→ **Complete the following**:
[A] According to the article on the wildfire plan, how much forest around Jerusalem burned in last summer's fire?
[B] Name every body whose budget will fund the project described in the article on the wildfire plan.

→ **Page extract**:
========================

Cabinet approves NIS 155 million plan to prepare for massive wildfires
Announcement comes six months after blaze in Jerusalem hills; Bennett says: ‘We’re not waiting for the next disaster’
Sue Surkes is The Times of Israel's environment reporter.

The government on Sunday approved a NIS 155 million ($48 million) national plan to prepare for massive wildfires, as part of a broader strategy for coping with the effects of climate change.
Put together by the Prime Minister’s Office, the Public Security Ministry and the Environmental Protection Ministry, the plan provides for the creation of firebreaks to distance homes from adjacent woodlands and forests and to stop fires from spreading.
It also includes better coordination with the fire service’s airborne division and a multi-year plan to strengthen the fire service in general.
“The whole world is warming because of climate change, and fires pose a real danger to life,” Prime Minister Naftali Bennett said. “The national plan we have formulated will add firebreaks in places where there are a lot of trees and where it’s easy for fires to spread, to prevent harm to life and property.”
An inter-ministerial team is to be set up to determine how best to protect residential and other facilities, and ensure access for fire engines and availability of water sources.
The air force will be made available to provide backup in airborne fire fighting, in line with a program to be developed by the defense and public security ministries.

The project will be funded from the budgets of the finance, public security, environmental protection, interior, and agriculture ministries as well as the Israel Lands Authority.
Last summer, some 25,000 dunams (6,200 acres) of forest around Jerusalem went up in flames in a massive fire.
Several towns and villages were evacuated. At the height of the blaze, it was feared that Hadassah Medical Center at Ein Kerem might need to be evacuated.

========================

→ **Extracted entries**:
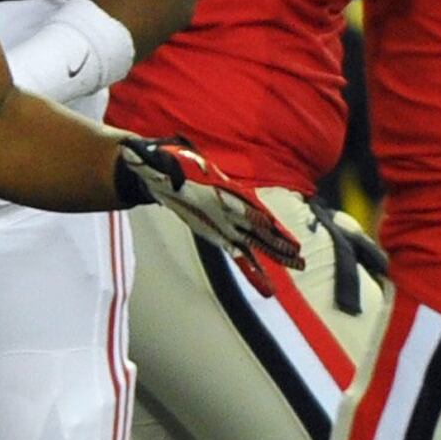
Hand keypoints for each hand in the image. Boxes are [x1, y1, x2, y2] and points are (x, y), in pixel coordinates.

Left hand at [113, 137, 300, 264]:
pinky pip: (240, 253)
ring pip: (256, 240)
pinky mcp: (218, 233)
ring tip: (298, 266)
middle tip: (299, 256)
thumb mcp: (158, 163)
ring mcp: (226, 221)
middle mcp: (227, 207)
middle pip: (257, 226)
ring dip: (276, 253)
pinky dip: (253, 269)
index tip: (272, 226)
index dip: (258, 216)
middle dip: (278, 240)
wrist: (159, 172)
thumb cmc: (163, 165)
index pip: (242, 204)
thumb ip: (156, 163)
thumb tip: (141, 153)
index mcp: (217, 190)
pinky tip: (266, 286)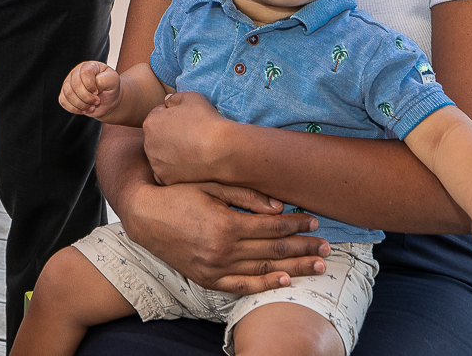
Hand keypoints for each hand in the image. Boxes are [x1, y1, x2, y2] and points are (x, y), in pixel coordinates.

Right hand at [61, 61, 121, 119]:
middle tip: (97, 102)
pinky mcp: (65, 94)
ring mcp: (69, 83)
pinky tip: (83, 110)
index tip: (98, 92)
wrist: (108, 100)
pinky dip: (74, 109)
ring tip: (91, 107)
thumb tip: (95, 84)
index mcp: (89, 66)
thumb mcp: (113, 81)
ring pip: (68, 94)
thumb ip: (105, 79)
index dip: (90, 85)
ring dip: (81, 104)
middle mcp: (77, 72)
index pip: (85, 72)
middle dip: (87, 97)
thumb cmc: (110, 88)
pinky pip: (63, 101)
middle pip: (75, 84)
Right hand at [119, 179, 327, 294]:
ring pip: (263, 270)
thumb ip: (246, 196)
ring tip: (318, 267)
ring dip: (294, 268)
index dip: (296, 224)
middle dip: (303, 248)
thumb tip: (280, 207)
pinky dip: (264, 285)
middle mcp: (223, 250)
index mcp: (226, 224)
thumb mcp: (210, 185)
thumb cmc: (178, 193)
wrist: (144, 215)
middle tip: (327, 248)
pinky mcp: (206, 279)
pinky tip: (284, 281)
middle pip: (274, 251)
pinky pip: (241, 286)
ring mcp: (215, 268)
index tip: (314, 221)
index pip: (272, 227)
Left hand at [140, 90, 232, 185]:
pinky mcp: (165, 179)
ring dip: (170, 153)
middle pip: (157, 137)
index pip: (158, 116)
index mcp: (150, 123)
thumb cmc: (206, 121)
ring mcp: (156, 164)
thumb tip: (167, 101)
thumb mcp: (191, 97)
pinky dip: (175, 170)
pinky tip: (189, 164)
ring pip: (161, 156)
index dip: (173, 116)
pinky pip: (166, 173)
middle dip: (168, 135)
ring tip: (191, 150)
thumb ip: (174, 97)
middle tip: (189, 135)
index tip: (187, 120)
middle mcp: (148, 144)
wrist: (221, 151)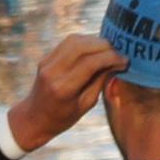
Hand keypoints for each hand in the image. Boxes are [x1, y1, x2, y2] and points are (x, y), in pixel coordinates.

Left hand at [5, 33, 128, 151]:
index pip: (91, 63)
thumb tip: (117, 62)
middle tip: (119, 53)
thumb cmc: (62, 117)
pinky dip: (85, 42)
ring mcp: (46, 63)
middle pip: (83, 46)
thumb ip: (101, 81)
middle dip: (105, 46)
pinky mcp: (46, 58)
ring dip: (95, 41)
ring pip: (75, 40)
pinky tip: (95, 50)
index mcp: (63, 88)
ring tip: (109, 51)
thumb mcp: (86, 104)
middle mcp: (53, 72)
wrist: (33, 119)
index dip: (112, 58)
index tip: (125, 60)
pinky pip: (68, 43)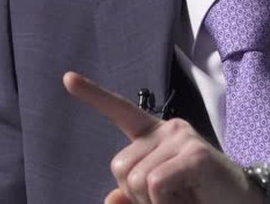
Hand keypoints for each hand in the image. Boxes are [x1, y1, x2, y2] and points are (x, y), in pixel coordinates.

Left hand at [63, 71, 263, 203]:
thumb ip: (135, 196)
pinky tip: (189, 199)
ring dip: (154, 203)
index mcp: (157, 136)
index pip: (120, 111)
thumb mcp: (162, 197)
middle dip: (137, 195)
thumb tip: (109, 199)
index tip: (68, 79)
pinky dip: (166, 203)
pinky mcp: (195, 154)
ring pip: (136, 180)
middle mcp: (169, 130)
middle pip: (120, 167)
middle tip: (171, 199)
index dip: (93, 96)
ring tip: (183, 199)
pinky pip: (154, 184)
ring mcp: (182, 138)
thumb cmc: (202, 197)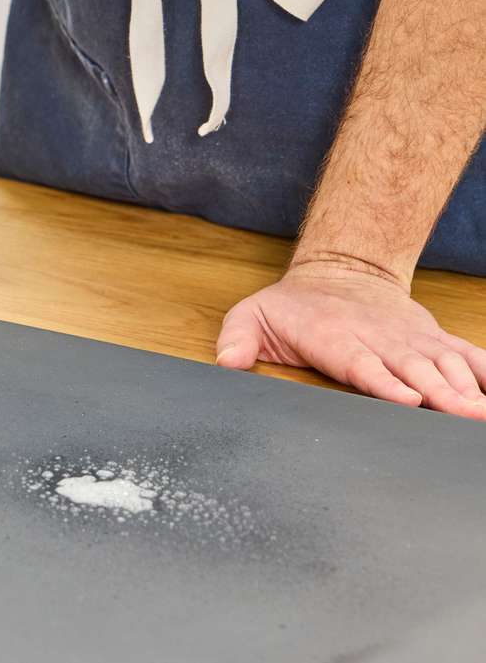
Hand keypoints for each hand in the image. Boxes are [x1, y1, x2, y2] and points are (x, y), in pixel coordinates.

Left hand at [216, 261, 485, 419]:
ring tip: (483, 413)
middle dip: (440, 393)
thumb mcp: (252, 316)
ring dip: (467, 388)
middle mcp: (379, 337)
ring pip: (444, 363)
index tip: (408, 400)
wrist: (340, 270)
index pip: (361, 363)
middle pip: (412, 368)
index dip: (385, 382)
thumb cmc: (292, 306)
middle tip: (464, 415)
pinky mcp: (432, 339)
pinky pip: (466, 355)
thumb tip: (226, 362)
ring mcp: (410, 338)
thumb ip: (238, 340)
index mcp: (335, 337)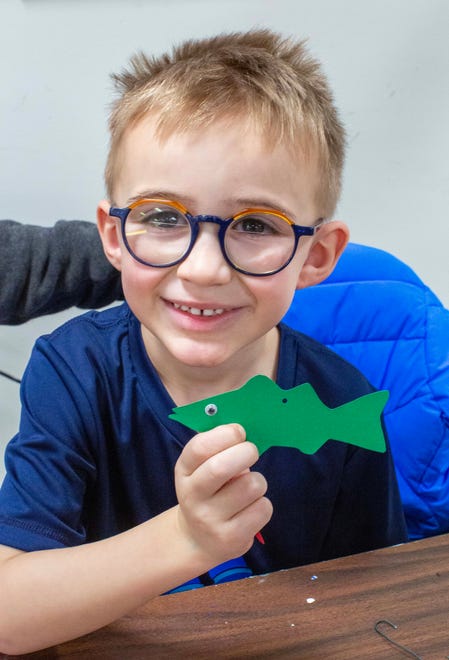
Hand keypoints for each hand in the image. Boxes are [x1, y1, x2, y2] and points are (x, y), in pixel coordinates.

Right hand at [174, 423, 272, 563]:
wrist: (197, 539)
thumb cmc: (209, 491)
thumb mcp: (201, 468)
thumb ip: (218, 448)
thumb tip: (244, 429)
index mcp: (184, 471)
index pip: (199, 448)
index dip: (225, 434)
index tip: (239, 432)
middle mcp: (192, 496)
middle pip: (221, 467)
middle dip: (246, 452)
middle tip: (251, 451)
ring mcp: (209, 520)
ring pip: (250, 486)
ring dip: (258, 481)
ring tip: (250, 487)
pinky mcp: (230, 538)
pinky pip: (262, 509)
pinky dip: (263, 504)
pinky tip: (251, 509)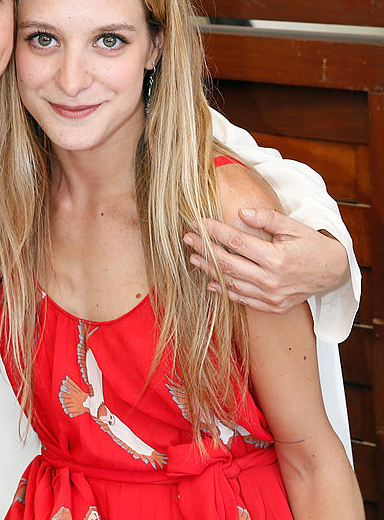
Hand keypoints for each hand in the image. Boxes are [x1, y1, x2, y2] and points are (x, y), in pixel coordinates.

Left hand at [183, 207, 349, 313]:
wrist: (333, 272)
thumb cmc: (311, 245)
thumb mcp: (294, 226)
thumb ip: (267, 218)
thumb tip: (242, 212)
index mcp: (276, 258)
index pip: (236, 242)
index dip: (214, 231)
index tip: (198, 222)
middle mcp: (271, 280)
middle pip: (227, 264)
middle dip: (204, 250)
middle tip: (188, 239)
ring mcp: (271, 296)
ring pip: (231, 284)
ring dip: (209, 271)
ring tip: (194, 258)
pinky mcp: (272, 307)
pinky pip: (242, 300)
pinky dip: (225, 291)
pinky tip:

========================

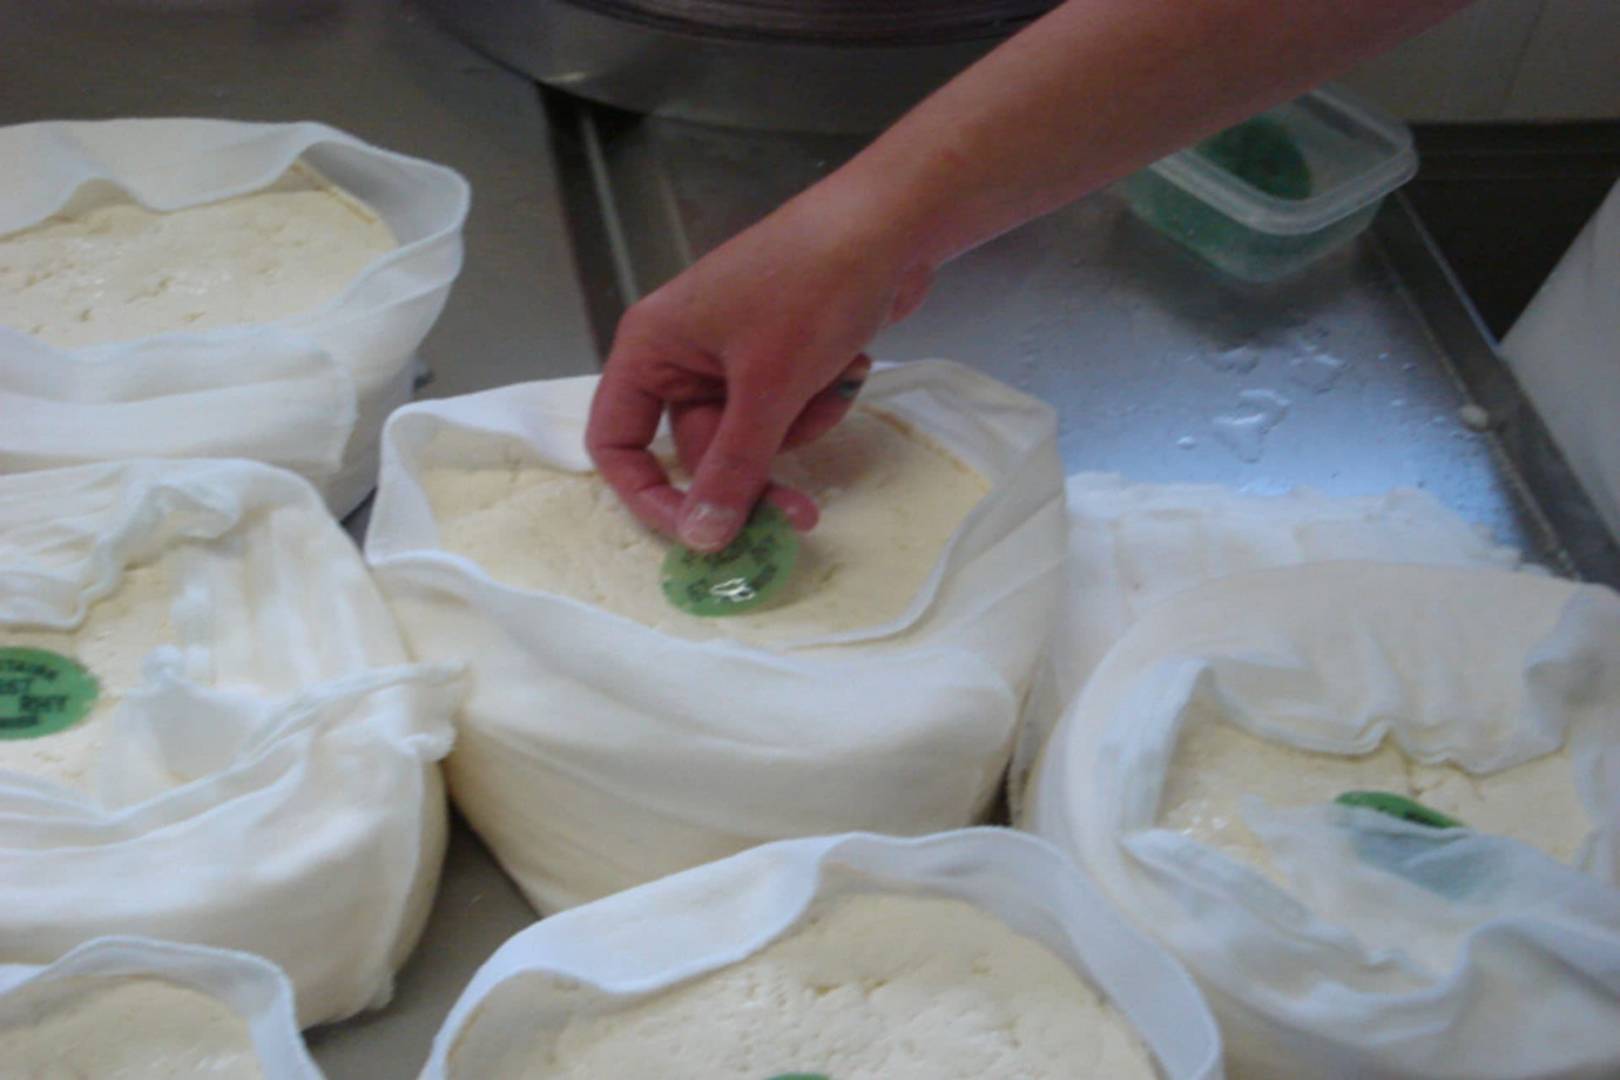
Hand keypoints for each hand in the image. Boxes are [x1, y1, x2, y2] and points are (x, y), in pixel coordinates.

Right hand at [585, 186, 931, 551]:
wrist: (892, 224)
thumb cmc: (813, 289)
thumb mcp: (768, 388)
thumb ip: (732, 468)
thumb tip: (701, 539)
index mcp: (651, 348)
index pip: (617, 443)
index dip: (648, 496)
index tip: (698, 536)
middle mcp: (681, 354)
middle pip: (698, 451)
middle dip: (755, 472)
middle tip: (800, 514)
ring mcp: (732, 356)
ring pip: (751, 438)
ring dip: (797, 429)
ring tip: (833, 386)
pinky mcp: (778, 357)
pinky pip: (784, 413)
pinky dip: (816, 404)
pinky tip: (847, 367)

========================

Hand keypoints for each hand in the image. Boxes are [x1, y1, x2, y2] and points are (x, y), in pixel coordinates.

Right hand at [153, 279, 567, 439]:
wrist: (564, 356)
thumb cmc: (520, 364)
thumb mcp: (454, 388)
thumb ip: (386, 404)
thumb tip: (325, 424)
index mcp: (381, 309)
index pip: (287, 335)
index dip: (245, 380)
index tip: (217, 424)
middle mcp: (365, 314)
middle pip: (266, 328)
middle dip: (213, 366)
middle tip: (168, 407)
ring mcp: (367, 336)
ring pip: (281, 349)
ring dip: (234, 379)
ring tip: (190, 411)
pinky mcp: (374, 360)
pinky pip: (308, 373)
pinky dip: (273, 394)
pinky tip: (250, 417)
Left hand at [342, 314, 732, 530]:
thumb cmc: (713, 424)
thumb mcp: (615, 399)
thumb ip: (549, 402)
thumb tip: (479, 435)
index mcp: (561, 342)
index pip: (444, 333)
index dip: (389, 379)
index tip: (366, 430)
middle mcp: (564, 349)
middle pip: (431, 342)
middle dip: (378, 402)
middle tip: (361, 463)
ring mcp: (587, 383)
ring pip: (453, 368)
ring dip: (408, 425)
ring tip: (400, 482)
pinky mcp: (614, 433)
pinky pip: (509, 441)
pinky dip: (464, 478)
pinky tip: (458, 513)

========================

→ **Answers for this exercise**:
[A] Some 25,000 dunams (6,200 acres) of forest burned.

[B]
- The finance ministry
- The public security ministry
- The environmental protection ministry
- The interior ministry
- The agriculture ministry
- The Israel Lands Authority